Turkish pupils at the north London secondary school were being taught GCSE science in their native tongue.

But the new head of White Hart Lane school in Tottenham said pupils must focus on learning English.

Nick Seaton, of the Campaign for Real Education, said: "I fully support this move back to all English lessons and would think it is very overdue."

1 comment:

JP said...

Remember Ray Honeyford, a man ahead of his time?

Teacher who challenged multiculturalism had to sacrifice his job
Telegraph
14/07/2005

The discovery that the four London bombers were British Muslims has ensured that one of the great social debates of the next few years will be on the sensitive issues of racial ghettos, integration in schools and multiculturalism.Fear of being labelled racist has helped to ensure that few have dared to put their heads above the parapet and challenge the orthodoxy that Britain is a multicultural nation and must behave like one.

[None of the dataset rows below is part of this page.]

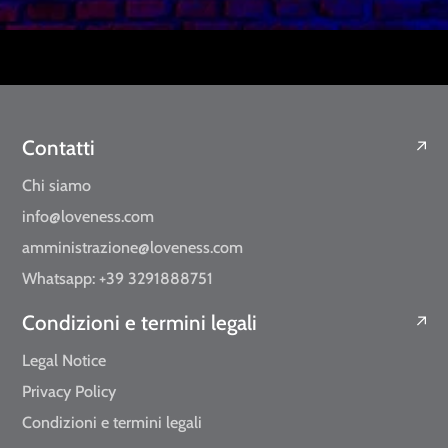
Contatti
Chi siamo
info@loveness.com
amministrazione@loveness.com
Whatsapp: +39 3291888751
Condizioni e termini legali
Legal Notice
Privacy Policy
Condizioni e termini legali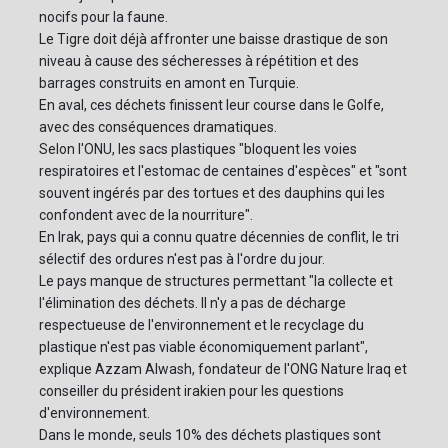
nocifs pour la faune.
Le Tigre doit déjà affronter une baisse drastique de son
niveau à cause des sécheresses à répétition et des
barrages construits en amont en Turquie.
En aval, ces déchets finissent leur course dans le Golfe,
avec des conséquences dramatiques.
Selon l'ONU, les sacs plastiques "bloquent les voies
respiratoires et l'estomac de centaines d'espèces" et "sont
souvent ingérés par des tortues et des dauphins qui les
confondent avec de la nourriture".
En Irak, pays qui a connu quatre décennies de conflit, le tri
sélectif des ordures n'est pas à l'ordre du jour.
Le pays manque de structures permettant "la collecte et
l'élimination des déchets. Il n'y a pas de décharge
respectueuse de l'environnement et le recyclage du
plastique n'est pas viable économiquement parlant",
explique Azzam Alwash, fondateur de l'ONG Nature Iraq et
conseiller du président irakien pour les questions
d'environnement.
Dans le monde, seuls 10% des déchets plastiques sont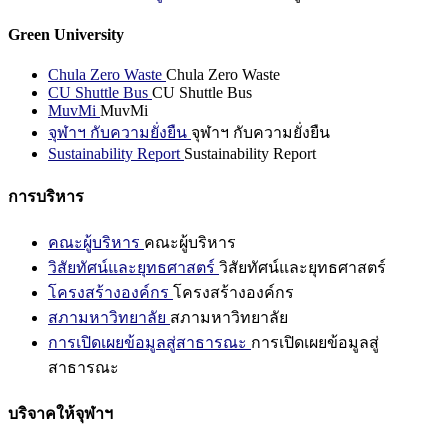
Green University
Chula Zero Waste
Chula Zero Waste
CU Shuttle Bus
CU Shuttle Bus
MuvMi
MuvMi
จุฬาฯ กับความยั่งยืน
จุฬาฯ กับความยั่งยืน
Sustainability Report
Sustainability Report
การบริหาร
คณะผู้บริหาร
คณะผู้บริหาร
วิสัยทัศน์และยุทธศาสตร์
วิสัยทัศน์และยุทธศาสตร์
โครงสร้างองค์กร
โครงสร้างองค์กร
สภามหาวิทยาลัย
สภามหาวิทยาลัย
การเปิดเผยข้อมูลสู่สาธารณะ
การเปิดเผยข้อมูลสู่
สาธารณะ
บริจาคให้จุฬาฯ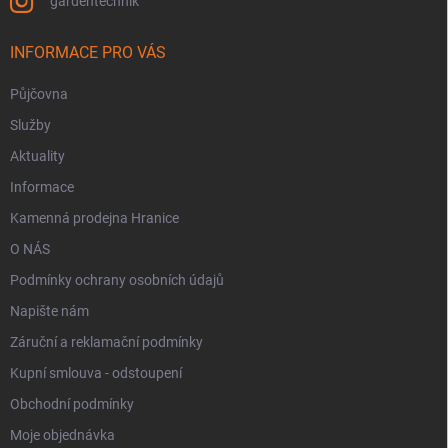
gardentechnik
INFORMACE PRO VÁS
Půjčovna
Služby
Aktuality
Informace
Kamenná prodejna Hranice
O NÁS
Podmínky ochrany osobních údajů
Napište nám
Záruční a reklamační podmínky
Kupní smlouva - odstoupení
Obchodní podmínky
Moje objednávka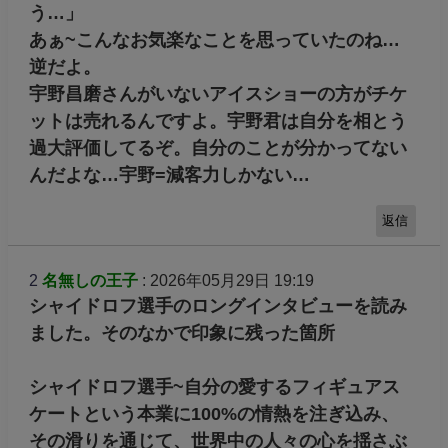
う…」
あぁ~こんなお気楽なことを思っていたのね…
逆だよ。
宇野昌磨さんがいないアイスショーの方がチケ
ットは売れるんですよ。宇野君は自分を相とう
過大評価してるぞ。自分のことが分かってない
んだよな…宇野=減客力しかない…
返信
2
名無しの王子
: 2026年05月29日 19:19
シャイドロフ選手のロングインタビューを読み
ました。そのなかで印象に残った箇所
シャイドロフ選手~自分の愛するフィギュアス
ケートという本業に100%の情熱を注ぎ込み、
その滑りを通じて、世界中の人々の心を揺さぶ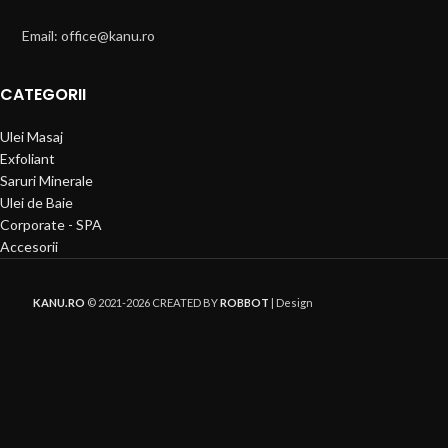
Email: office@kanu.ro
CATEGORII
Ulei Masaj
Exfoliant
Saruri Minerale
Ulei de Baie
Corporate - SPA
Accesorii
KANU.RO
© 2021-2026 CREATED BY
ROBBOT
| Design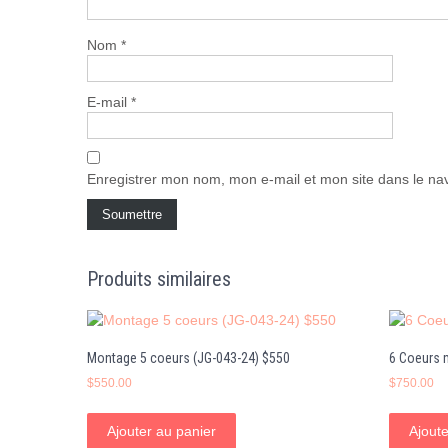
Nom
*
E-mail
*
Enregistrer mon nom, mon e-mail et mon site dans le n
Produits similaires
Montage 5 coeurs (JG-043-24) $550
6 Coeurs 
$
550.00
$
750.00
Ajouter au panier
Ajoute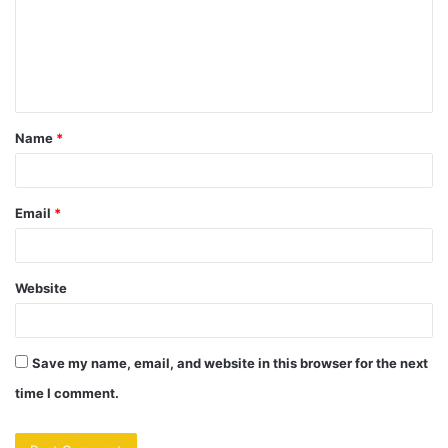
m
e
n
t
Name
*
*
Email
*
Website
Save my name, email, and website in this browser for the next
time I comment.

Ray Honeyford, a Bradford headmaster, was one of the first and most significant critics to challenge publicly multiculturalism's central tenet that all cultures in Britain are equally valid and no single tradition should be dominant.

As the head of Drummond Middle School in Bradford, where 90 per cent of pupils were Asian, Mr Honeyford was concerned about the consequences of encouraging children to cling to their own ethnic group rather than integrate.

In a series of articles published in the Right-wing Salisbury Review in the early 1980s, he criticised Bradford city council's policy of educating ethnic minority children according to their own culture, predicting that the move would create divisions between white and Asian communities.

At school, where languages such as Urdu, Gujurati and Hindi predominated over English, Mr Honeyford tried to introduce a uniform but he was opposed by the local council, which judged that such a move could be racist. Concerned that "we were getting nine-year-olds who had never sat in the same class as a white child", Mr Honeyford wanted to impose racial integration - if need be, by busing in white pupils from across the city.

His views provoked an outcry among the anti-racism lobby. Some picketed the school and Mr Honeyford was subjected to personal abuse and accused of racial prejudice - leading to his early retirement in December 1985 to save his family from further harassment. He wrote later that he was told he had been forced out because his attitudes were "racist" and his insistence on integrating Asian children was "dangerous and damaging".

Although Mr Honeyford remained a pariah for the education establishment, ironically, many of his views were later echoed by Herman Ouseley, one of the country's leading anti-racism campaigners. Lord Ouseley was a former head of the Commission for Racial Equality, which had been one of Mr Honeyford's main critics.